Written task A ▸ Please list every line of the records that contains the string "grace". Case counts.

--- Begin Passage provided ---

Re: Join in HBase

Ryan Rawson Thu, 16 Jul 2009 11:35:46 -0700

Denormalization is one of those things you have to generally be
careful about.  In the audit case, I wouldn't see the need to
denormalize the user's first and last name into the audit table.  Only
the userid would be necessary - generally only when you are digging
into specific cases do you need to actually tie a userid to a human
readable name, and you can make that extra fetch in your web ui.


Ditto for action.

Using hbase to the max needs a more weby approach to be fully
maximally effective I think.  Instead of using integer ids, use string
descriptions for enums. Use usernames instead of userids in the audit
log (tends to be more robust against changes).

Remember, in hbase:
- disk is cheap (denorm cost is lower)
- strings are not as expensive like in dbs
- no schema means you have extreme flexibility

Good luck!
-ryan

On Thu, Jul 16, 2009 at 11:14 AM, Mr Hoberto<[email protected]> wrote:
> Thanks for the advice. I'm going to keep trying to get my head around this,
> and figure out, as you said, distributing the workload.
> Roundtripping has been verboten in my circle, but I think that's more due to
> false doctinization than actual experience. I think that's going to be the
> way to go for me.
>
> -hob
>
> On Thu, Jul 16, 2009 at 1:42 PM, Jonathan Gray <[email protected]> wrote:
>
>> Hoberto, Bharath,
>>
>> Designing these kinds of queries efficiently in HBase means doing multiple
>> round-trips, or denormalizing.
>>
>> That means degrading performance as the query complexity increases, or lots
>> of data duplication and a complex write/update process.
>>
>> In your audit example, you provide the denormalizing solution.  Store the
>> fields you need with the data you are querying (details of the user/action
>> in the audit table with the audit).  If you have to update those details,
>> then you have an extra expense on your write (and you introduce a potential
>> synchronization issue without transactions).
>>
>> The choice about how to solve this really depends on the use case and what
>> your requirements are.  Can you ever afford to miss an update in one of the
>> denormalized fields, even if it is extremely unlikely?  You can build
>> transactional layers on top or you can take a look at TransactionalHBase
>> which attempts to do this in a more integrated way.

--- End Passage provided ---
--- Begin Supplied data ---

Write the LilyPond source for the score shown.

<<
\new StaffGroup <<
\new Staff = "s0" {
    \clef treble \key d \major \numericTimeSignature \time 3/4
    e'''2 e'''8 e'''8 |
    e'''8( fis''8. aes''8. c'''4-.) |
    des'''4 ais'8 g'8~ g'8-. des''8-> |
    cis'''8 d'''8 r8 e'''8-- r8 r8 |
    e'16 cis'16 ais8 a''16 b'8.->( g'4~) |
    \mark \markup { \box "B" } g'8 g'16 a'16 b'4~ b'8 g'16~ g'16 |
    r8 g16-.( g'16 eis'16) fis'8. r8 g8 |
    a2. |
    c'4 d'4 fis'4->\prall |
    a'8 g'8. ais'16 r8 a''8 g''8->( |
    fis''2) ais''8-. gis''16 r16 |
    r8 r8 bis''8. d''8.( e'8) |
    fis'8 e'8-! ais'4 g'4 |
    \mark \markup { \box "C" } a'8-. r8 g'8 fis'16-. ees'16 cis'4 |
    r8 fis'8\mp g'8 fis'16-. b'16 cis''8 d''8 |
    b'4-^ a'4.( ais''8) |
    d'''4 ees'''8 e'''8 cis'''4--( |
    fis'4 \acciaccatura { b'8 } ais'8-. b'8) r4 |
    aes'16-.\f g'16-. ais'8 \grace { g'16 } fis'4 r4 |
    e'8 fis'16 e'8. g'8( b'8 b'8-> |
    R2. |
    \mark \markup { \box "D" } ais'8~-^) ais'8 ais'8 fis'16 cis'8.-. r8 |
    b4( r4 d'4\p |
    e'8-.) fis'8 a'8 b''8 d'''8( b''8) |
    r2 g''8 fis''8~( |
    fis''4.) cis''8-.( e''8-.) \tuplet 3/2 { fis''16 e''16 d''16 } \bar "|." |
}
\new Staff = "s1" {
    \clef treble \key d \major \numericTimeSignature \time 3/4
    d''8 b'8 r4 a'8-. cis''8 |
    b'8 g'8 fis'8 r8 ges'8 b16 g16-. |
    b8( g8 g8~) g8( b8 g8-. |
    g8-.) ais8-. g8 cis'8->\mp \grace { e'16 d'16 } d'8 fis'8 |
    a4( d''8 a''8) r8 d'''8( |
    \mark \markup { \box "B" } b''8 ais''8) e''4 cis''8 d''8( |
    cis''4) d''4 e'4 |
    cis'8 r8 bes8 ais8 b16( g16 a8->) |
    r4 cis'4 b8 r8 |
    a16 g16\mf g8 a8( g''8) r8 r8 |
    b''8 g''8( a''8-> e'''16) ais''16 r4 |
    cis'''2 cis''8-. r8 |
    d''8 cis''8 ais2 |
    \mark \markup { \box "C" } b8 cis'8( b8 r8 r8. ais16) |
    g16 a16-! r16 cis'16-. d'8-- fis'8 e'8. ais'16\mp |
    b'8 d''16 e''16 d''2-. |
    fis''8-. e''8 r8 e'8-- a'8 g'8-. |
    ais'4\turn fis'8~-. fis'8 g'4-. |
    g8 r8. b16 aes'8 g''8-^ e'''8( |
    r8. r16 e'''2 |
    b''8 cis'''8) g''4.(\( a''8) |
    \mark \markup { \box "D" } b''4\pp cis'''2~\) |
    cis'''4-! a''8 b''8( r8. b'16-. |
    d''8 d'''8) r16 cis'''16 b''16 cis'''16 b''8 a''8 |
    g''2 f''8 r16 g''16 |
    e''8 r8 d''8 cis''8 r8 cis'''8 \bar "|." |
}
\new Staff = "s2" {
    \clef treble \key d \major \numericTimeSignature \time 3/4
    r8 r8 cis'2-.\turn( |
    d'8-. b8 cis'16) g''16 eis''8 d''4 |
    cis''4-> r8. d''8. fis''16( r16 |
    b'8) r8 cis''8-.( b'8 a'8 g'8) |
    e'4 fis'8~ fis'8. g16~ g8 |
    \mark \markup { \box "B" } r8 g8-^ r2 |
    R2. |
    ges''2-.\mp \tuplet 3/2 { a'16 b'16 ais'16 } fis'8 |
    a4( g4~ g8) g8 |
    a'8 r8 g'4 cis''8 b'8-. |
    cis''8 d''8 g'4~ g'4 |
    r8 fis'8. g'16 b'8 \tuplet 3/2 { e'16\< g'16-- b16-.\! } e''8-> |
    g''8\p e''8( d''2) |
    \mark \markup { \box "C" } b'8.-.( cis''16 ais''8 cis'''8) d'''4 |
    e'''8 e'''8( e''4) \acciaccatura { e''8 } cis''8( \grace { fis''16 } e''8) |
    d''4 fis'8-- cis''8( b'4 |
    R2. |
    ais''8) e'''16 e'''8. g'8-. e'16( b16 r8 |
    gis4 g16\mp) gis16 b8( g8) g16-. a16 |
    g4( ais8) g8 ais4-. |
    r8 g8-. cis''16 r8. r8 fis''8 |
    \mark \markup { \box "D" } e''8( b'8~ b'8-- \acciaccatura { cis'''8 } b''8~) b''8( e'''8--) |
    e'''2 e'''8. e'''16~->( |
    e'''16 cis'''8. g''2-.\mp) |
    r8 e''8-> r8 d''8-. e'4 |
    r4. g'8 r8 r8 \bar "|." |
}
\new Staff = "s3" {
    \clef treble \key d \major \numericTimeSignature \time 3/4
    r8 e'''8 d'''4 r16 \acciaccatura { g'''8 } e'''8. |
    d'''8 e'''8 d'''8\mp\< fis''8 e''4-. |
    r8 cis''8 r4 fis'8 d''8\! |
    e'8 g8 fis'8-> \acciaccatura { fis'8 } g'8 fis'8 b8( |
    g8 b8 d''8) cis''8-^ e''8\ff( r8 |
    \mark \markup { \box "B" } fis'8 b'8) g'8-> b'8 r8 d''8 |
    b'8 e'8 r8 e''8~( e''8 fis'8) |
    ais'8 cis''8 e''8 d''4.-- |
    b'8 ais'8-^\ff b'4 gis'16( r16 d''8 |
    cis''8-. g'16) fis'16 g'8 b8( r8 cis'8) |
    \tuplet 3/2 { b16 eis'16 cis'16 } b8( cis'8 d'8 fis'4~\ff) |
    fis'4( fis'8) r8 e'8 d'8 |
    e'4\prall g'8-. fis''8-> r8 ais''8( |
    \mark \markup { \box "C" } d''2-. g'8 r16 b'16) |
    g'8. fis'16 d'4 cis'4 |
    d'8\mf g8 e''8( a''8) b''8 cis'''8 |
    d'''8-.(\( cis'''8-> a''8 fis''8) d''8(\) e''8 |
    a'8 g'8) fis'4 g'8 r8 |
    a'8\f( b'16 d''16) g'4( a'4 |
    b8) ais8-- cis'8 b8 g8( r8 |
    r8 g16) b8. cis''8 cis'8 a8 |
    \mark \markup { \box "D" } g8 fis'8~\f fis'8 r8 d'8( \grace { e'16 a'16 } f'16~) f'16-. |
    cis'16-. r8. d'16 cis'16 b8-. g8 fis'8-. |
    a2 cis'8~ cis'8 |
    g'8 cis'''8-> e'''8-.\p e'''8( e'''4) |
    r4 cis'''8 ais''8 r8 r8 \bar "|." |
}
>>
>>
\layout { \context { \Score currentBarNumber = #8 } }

--- End Supplied data ---

Written task B ▸
Answer these questions about the HBase thread:
(i) What does Ryan Rawson suggest using for enums instead of integer ids?
(ii) What does Jonathan Gray name as an attempt to handle transactions in a more integrated way?
(iii) In the list after "Remember, in hbase:", what makes the cost of denormalization lower?

Worked solution A ▸
    aes'16-.\f g'16-. ais'8 \grace { g'16 } fis'4 r4 |
    g8-.) ais8-. g8 cis'8->\mp \grace { e'16 d'16 } d'8 fis'8 |
    e'''8 e'''8( e''4) \acciaccatura { e''8 } cis''8( \grace { fis''16 } e''8) |
    \mark \markup { \box "D" } g8 fis'8~\f fis'8 r8 d'8( \grace { e'16 a'16 } f'16~) f'16-. |

Worked solution B ▸
(i) String descriptions.
(ii) TransactionalHBase.
(iii) Disk is cheap.